Process servers were unable to find Anglin in Ohio, where his family lives, and so the group turned to posting notices in a local newspaper in order to fulfill legal requirements to file notice that he was being sued.
Anglin was certainly well aware of the lawsuit, posting on the Daily Stormer, one of the internet's most popular far-right sites, that "this site will be shut down if we don't win this" lawsuit filed by "Jewish terrorists."
Anglin raised more than $150,000 for his legal defense from a start-up crowdfunding site and told media outlets that he now lived in Nigeria. ("You shouldn't be worried about Nigeria," Anglin wrote in an email earlier this year when The Los Angeles Times asked skeptically about the reports, and he declined to comment on the lawsuit.)
Over the last month, attorneys representing Anglin, including Marc Randazza of Las Vegas, Jay M. Wolman of Hartford, Connecticut, and Mathew M. Stevenson of Missoula, Montana, started filing motions to launch Anglin's legal response to the lawsuit.

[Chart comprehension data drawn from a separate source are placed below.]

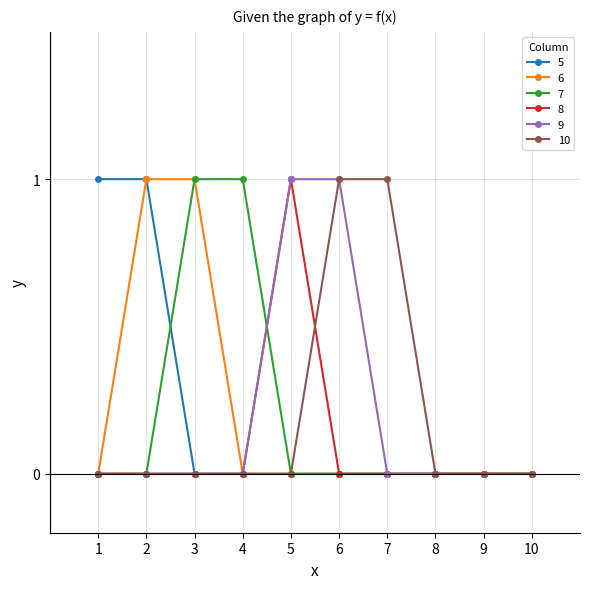

What is the maximum value for 6?

1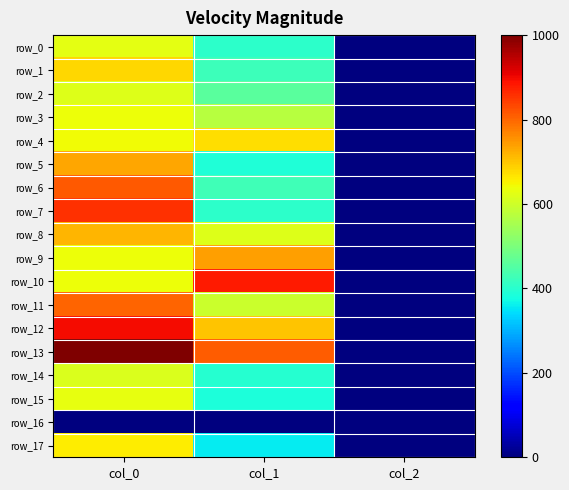

At which label does row_13 reach its peak?

col_0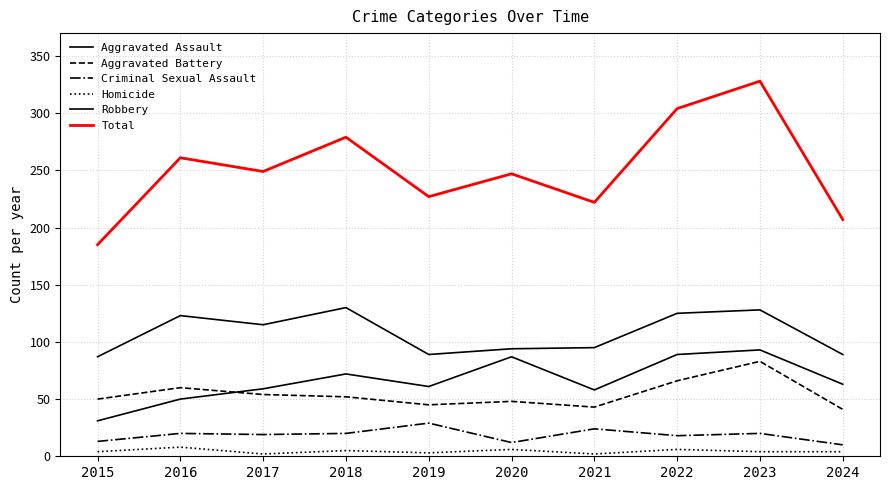

Between 2018 and 2017, which is larger?

2018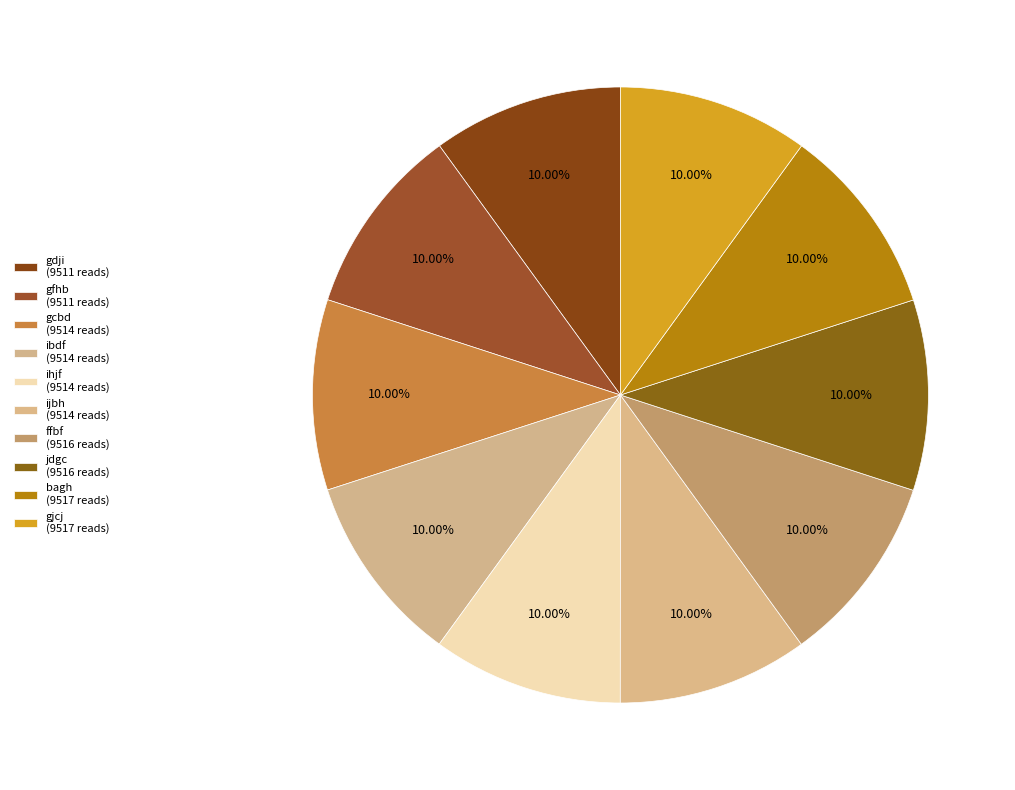

Does ibdf represent more than half of the total?

No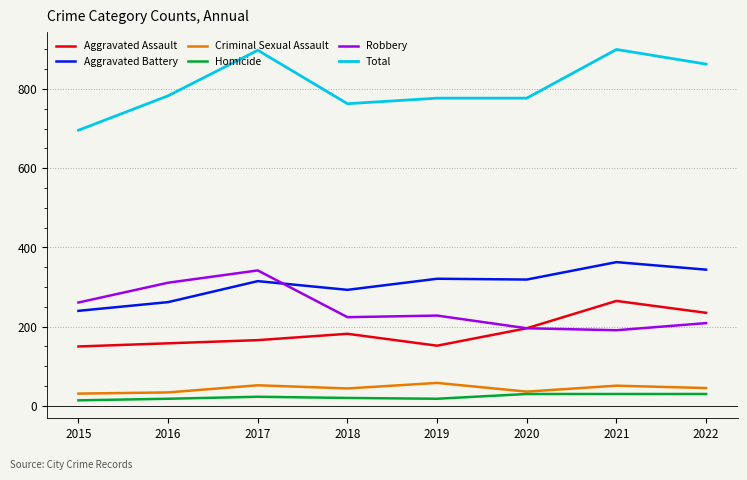

Is it true that Total equals 898 at 2017?

True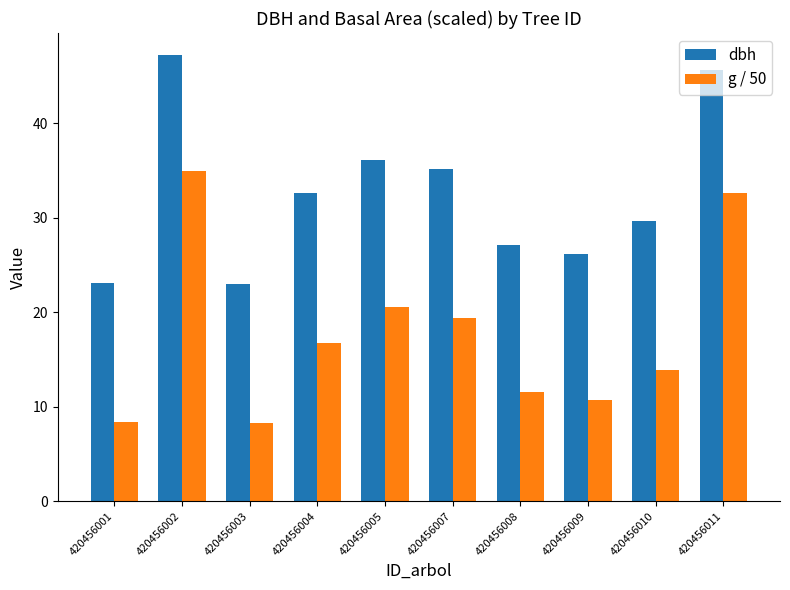

What is the difference between the maximum and minimum values in the dbh series?

24.2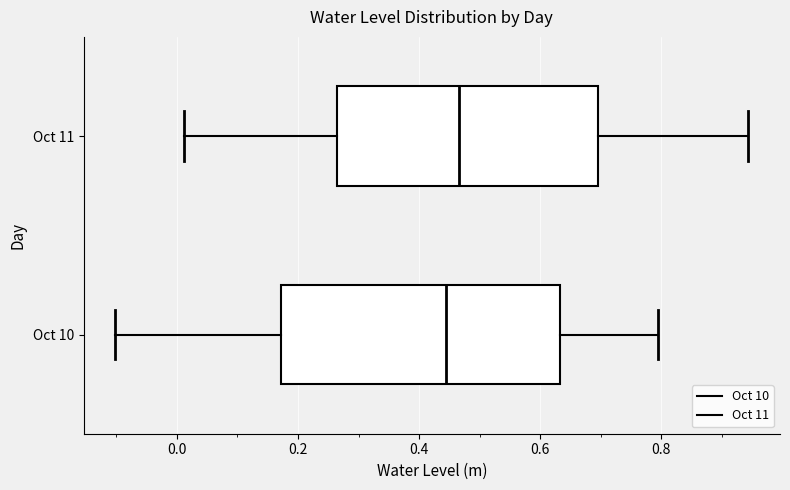

Which box's median line is the furthest to the left?

Oct 10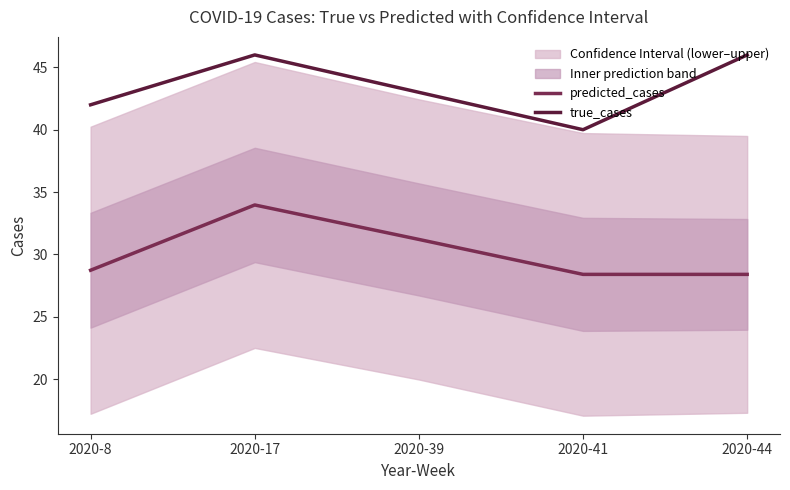

At which label is predicted_cases closest to 31?

2020-39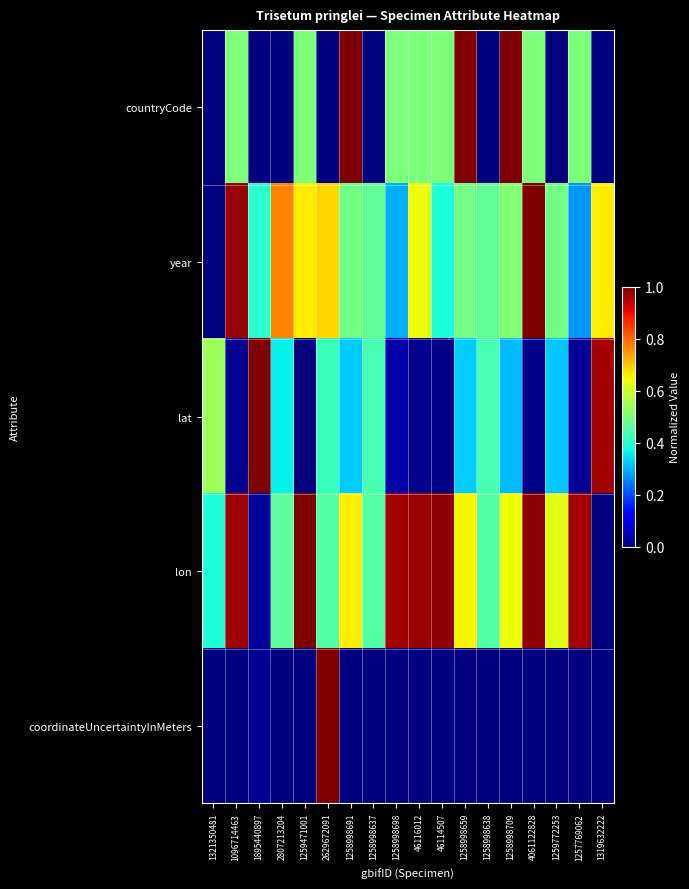

Reading left to right, list all the values displayed in this chart.

countryCode: 1321350481=0.0	1096714463=0.5	1895440897=0.0	2807213204=0.0	1259471001=0.5	2629672091=0.0	1258998691=1.0	1258998637=0.0	1258998698=0.5	46116012=0.5	46114507=0.5	1258998659=1.0	1258998638=0.0	1258998709=1.0	4061122828=0.5	1259772253=0.0	1257769062=0.5	1319632222=0.0
year: 1321350481=0.0	1096714463=1.0	1895440897=0.4	2807213204=0.8	1259471001=0.7	2629672091=0.7	1258998691=0.5	1258998637=0.5	1258998698=0.3	46116012=0.6	46114507=0.4	1258998659=0.5	1258998638=0.5	1258998709=0.5	4061122828=1.0	1259772253=0.5	1257769062=0.3	1319632222=0.7
lat: 1321350481=0.5	1096714463=0.0	1895440897=1.0	2807213204=0.4	1259471001=0.0	2629672091=0.4	1258998691=0.3	1258998637=0.4	1258998698=0.0	46116012=0.0	46114507=0.0	1258998659=0.3	1258998638=0.4	1258998709=0.3	4061122828=0.0	1259772253=0.3	1257769062=0.0	1319632222=1.0
lon: 1321350481=0.4	1096714463=1.0	1895440897=0.0	2807213204=0.5	1259471001=1.0	2629672091=0.5	1258998691=0.7	1258998637=0.5	1258998698=1.0	46116012=1.0	46114507=1.0	1258998659=0.7	1258998638=0.5	1258998709=0.6	4061122828=1.0	1259772253=0.6	1257769062=1.0	1319632222=0.0
coordinateUncertaintyInMeters: 1321350481=0.0	1096714463=0.0	1895440897=0.0	2807213204=0.0	1259471001=0.0	2629672091=1.0	1258998691=0.0	1258998637=0.0	1258998698=0.0	46116012=0.0	46114507=0.0	1258998659=0.0	1258998638=0.0	1258998709=0.0	4061122828=0.0	1259772253=0.0	1257769062=0.0	1319632222=0.0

Randazza previously told the Los Angeles Times that the Southern Poverty Law Center's case was "about censoring views that they dislike, rather than vindicating any real legal rights."
Thursday's motion to dismiss marks Anglin's most substantive defense so far. It argues that Anglin's calls for a "troll storm" were protected by the First Amendment's right to free speech, saying the comments were "made on a web site to spur others to express their opinions to Plaintiff and her associates" and "to contribute more speech to the marketplace of ideas."
The motion also argues that Anglin did not violate Gersh's privacy by publishing her phone number, address and social media profiles, including that of her 12-year-old son. "All of the information Defendant allegedly published about Ms. Gersh was publicly available," the motion said.
But where is Anglin? The motion declined to say, adding that the Southern Poverty Law Center "bears the burden of proof in establishing (Anglin's) domicile" and that Anglin "is not a citizen of any State."
The Southern Poverty Law Center said its attorneys are reviewing the filing.